8,000 jobs lost in tourism and hospitality industry

 

Employment in the tourism and hospitality industry fell for the first time in a decade last year, according to the latest data from CERT, the State training body which co-ordinates education, recruitment and training in tourism.

Around 8,000 tourism and hospitality jobs were lost in 2001 as the industry was hit by a succession of shocks from foot-and-mouth disease, the global economic downturn and the fall-off in US tourists following the terrorist attacks of September 11th, the CERT business and employment survey said.

Just under 2,000 of the job losses were permanent jobs, with the remainder confined to casual and part-time jobs.

"Any job loss is a tragedy for the people involved and is always disappointing to the sector," said Mr Eamonn McKeon.

"But we should qualify the job losses that occurred in tourism last year. We estimate that there were about 8,000 in total. Of those, 75 per cent were part-time, seasonal jobs and that's not to belittle the importance of seasonal work, but the loss in full-time jobs was not great."

CERT estimates that business activity fell by 3 per cent to 5 per cent over the year. Total employment in the industry is now estimated at 246,500.

Employment in hotels and restaurants, which together accounted for more than 100,000 jobs in 2000, fell by 5 per cent and 3 per cent respectively. Within the licensed trade, employment fell by 2 per cent.

The number of vacancies reported by firms halved between 2000 and 2001. Hotels reported 1,800 vacancies in 2001, down from 4,000 in 2000. In the restaurant sector, the number of vacancies fell from 5,000 to 2,000.

This year is expected to be another challenging one for the industry, according to the CERT survey. The findings indicate that 60 per cent of tourism businesses believe that prospects for the coming year are no better than in 2001.

Over half of all businesses have altered their business strategies for the year ahead to combat an unexpected downturn in market demand.

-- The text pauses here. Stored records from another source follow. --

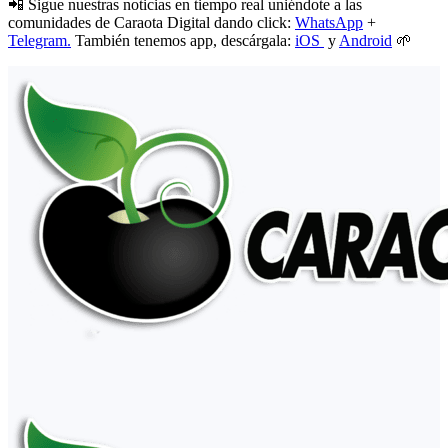
📲 Sigue nuestras noticias en tiempo real uniéndote a las
comunidades de Caraota Digital dando click:
WhatsApp
+
Telegram.
También tenemos app, descárgala:
iOS
y
Android
🌱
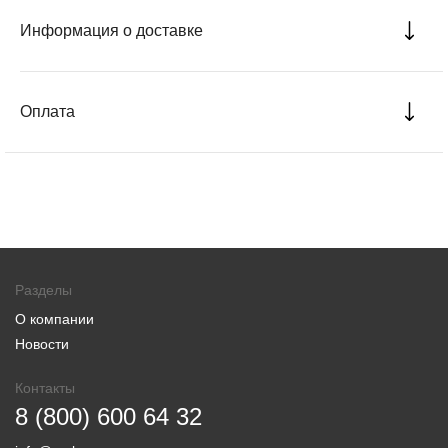
Информация о доставке
Оплата
Разделы
О компании
Новости
Контакты
8 (800) 600 64 32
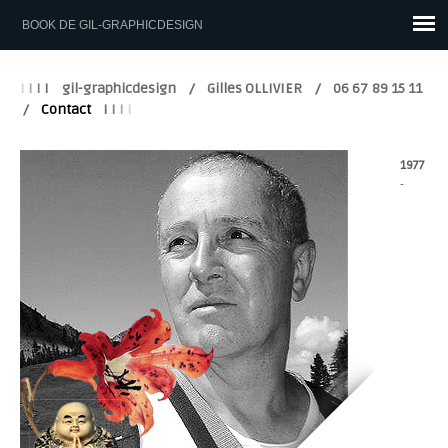
BOOK DE GIL-GRAPHICDESIGN
I
I
I
I
gil-graphicdesign
/
Gilles OLLIVIER /
06 67 89 15 11
/
Contact
I
I
I
I
1977
-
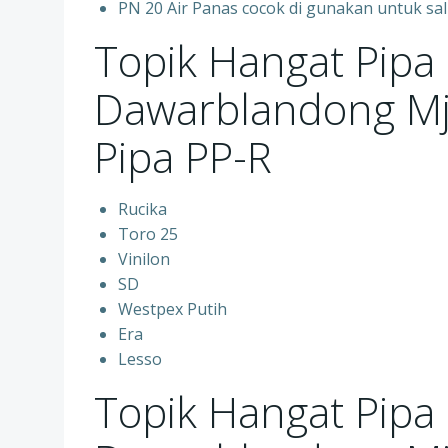
PN 20 Air Panas cocok di gunakan untuk sal
Topik Hangat Pipa
Dawarblandong M
Pipa PP-R
Rucika
Toro 25
Vinilon
SD
Westpex Putih
Era
Lesso
Topik Hangat Pipa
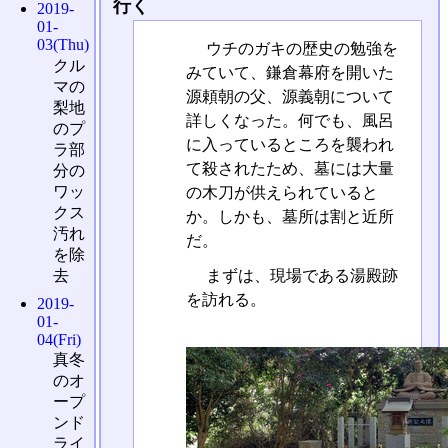
行く
2019-
01-
03(Thu)
ウチのガキの歴史の勉強を
クル
みていて、鎌倉幕府を開いた
マの
源頼朝の父、源義朝について
梨地
詳しくなった。何でも、風呂
のプ
に入っているところを襲われ
ラ部
て殺されたため、墓には大量
分の
ワッ
の木刀が供えられていると
クス
か。しかも、墓所は割と近所
汚れ
だ。
を除
去
まずは、現場である湯殿跡
を訪れる。
2019-
01-
04(Fri)
真冬
のオ
ープ
ンド
ライ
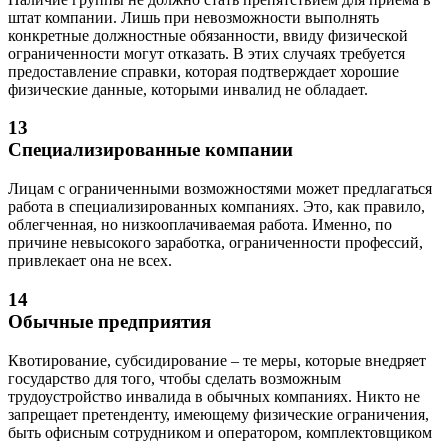
штат компании. Лишь при невозможности выполнять
конкретные должностные обязанности, ввиду физической
ограниченности могут отказать. В этих случаях требуется
предоставление справки, которая подтверждает хорошие
физические данные, которыми инвалид не обладает.
13
Специализированные компании
Лицам с ограниченными возможностями может предлагаться
работа в специализированных компаниях. Это, как правило,
облегченная, но низкооплачиваемая работа. Именно, по
причине невысокого заработка, ограниченности профессий,
привлекает она не всех.
14
Обычные предприятия
Квотирование, субсидирование – те меры, которые внедряет
государство для того, чтобы сделать возможным
трудоустройство инвалида в обычных компаниях. Никто не
запрещает претенденту, имеющему физические ограничения,
быть офисным сотрудником и оператором, комплектовщиком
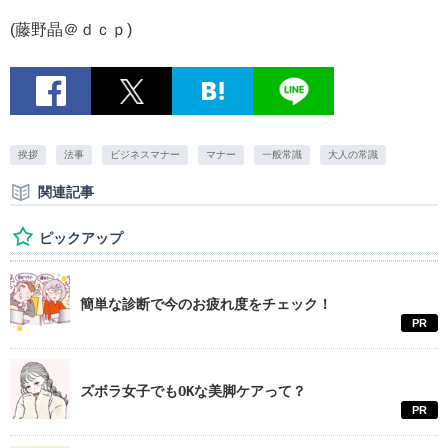
(藤野晶＠ｄｃｐ)
挨拶
法事
ビジネスマナー
マナー
一般常識
大人の常識
関連記事
ピックアップ
簡単な診断で今のお疲れ度をチェック！
PR
ズボラ女子でもOKな美脚ケアって？
PR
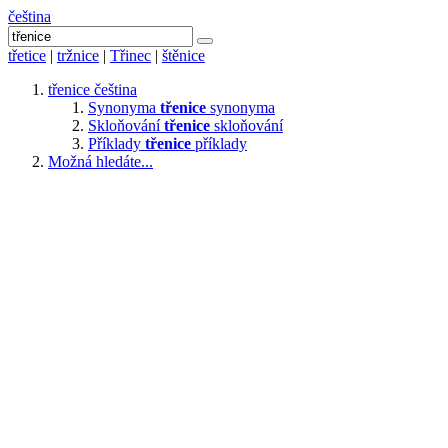
čeština
třetice
|
tržnice
|
Třinec
|
štěnice
třenice
čeština
Synonyma
třenice
synonyma
Skloňování
třenice
skloňování
Příklady
třenice
příklady
Možná hledáte...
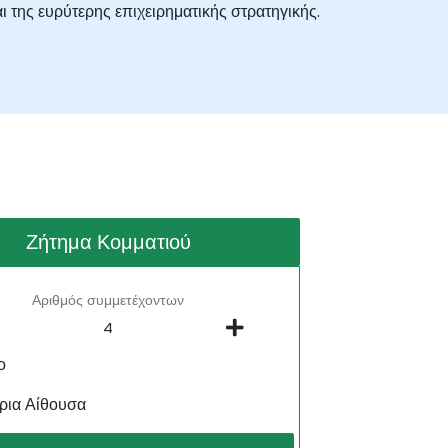
 της ευρύτερης επιχειρηματικής στρατηγικής.
Ζήτημα Κομματιού
Αριθμός συμμετέχοντων
ο
ρια Αίθουσα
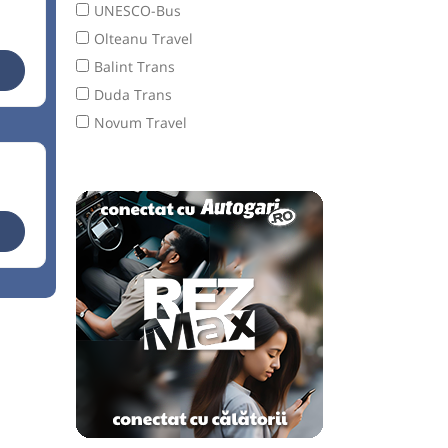
UNESCO-Bus
Olteanu Travel
Balint Trans
Duda Trans
Novum Travel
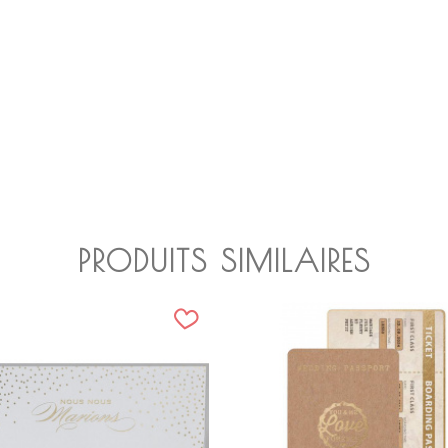
PRODUITS SIMILAIRES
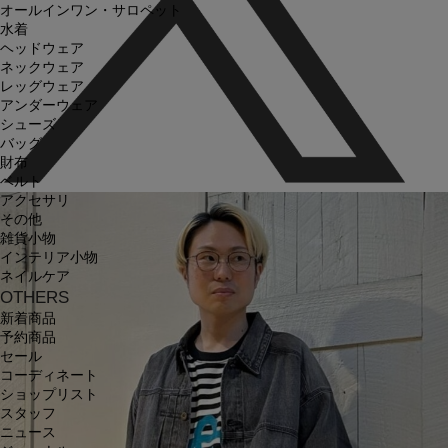
オールインワン・サロペット
水着
ヘッドウェア
ネックウェア
レッグウェア
アンダーウェア
シューズ
バッグ
財布
ベルト
アクセサリ
その他
雑貨小物
インテリア小物
ネイルケア
OTHERS
新着商品
予約商品
セール
コーディネート
ショップリスト
スタッフ
ニュース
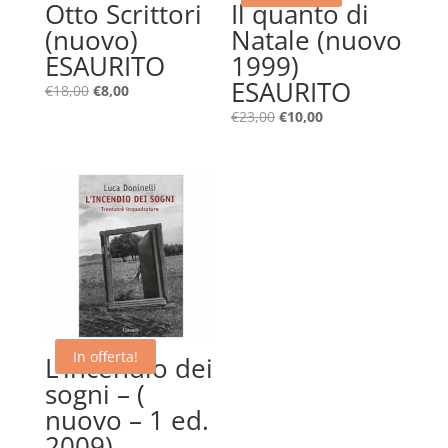
Otto Scrittori
Il quanto di
(nuovo)
Natale (nuovo
ESAURITO
1999)
ESAURITO
Il
Il
€
18,00
€
8,00
prezzo
prezzo
Il
Il
€
23,00
€
10,00
originale
attuale
prezzo
prezzo
era:
è:
originale
attuale
€18,00.
€8,00.
era:
è:
€23,00.
€10,00.
In offerta!
L’incendio dei
sogni – (
nuovo – 1 ed.
2009)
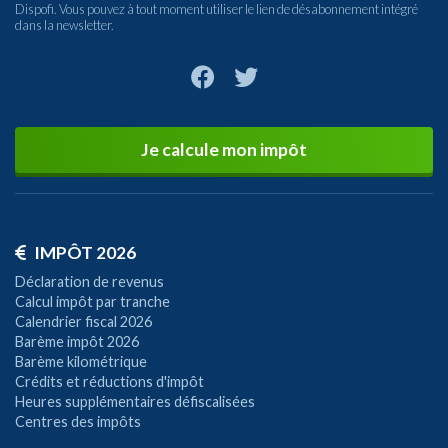
Dispofi. Vous pouvez à tout moment utiliser le lien de désabonnement intégré
dans la newsletter.
Je calcule mon impôt
IMPÔT 2026
Déclaration de revenus
Calcul impôt par tranche
Calendrier fiscal 2026
Barème impôt 2026
Barème kilométrique
Crédits et réductions d'impôt
Heures supplémentaires défiscalisées
Centres des impôts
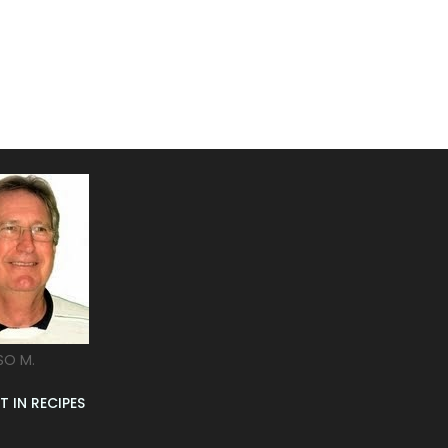
SO M.
T IN RECIPES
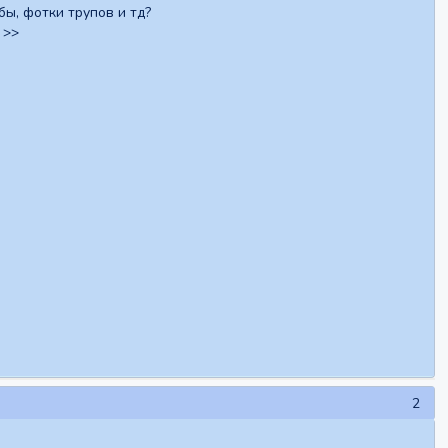
бы, фотки трупов и тд?
 >>
2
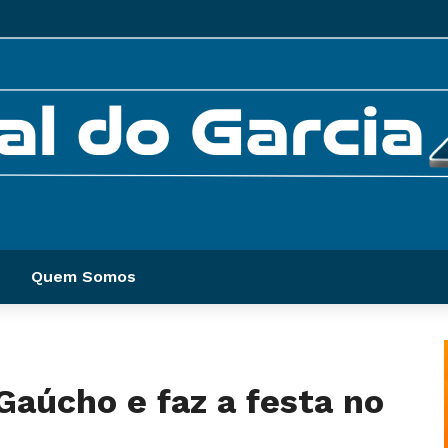
Quem Somos
aúcho e faz a festa no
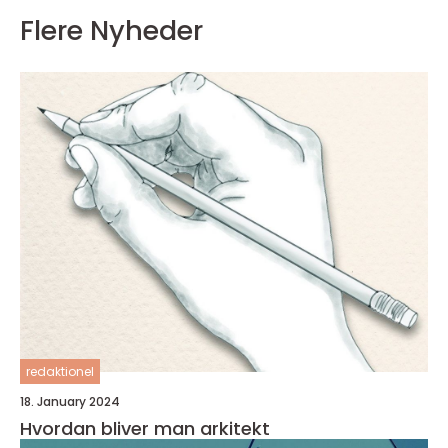
Flere Nyheder
redaktionel
18. January 2024
Hvordan bliver man arkitekt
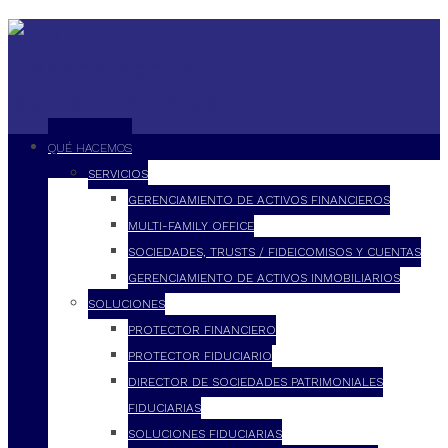
QUÉ HACEMOS
SERVICIOS
GERENCIAMIENTO DE ACTIVOS FINANCIEROS
MULTI-FAMILY OFFICE
SOCIEDADES, TRUSTS / FIDEICOMISOS Y CUENTAS
GERENCIAMIENTO DE ACTIVOS INMOBILIARIOS
SOLUCIONES
PROTECTOR FINANCIERO
PROTECTOR FIDUCIARIO
DIRECTOR DE SOCIEDADES PATRIMONIALES
FIDUCIARIAS
SOLUCIONES FIDUCIARIAS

CERT's data showed that the numbers of hotels, guesthouses and restaurants grew by less than 1 per cent last year. "It would be unrealistic to expect the industry to recover fully in 2002 after such a difficult year," said Mr McKeon."However, Irish tourism has proven to be a resilient industry in the past and we can expect to recover some of the lost ground in the coming year."

He said he expected the first six months of the year to be difficult. "To achieve anything around six million visitors this year would be considered good," he said.

He described the UK market as the "great hope", with the US market continuing to lag in the first half and the continental European market requiring further development.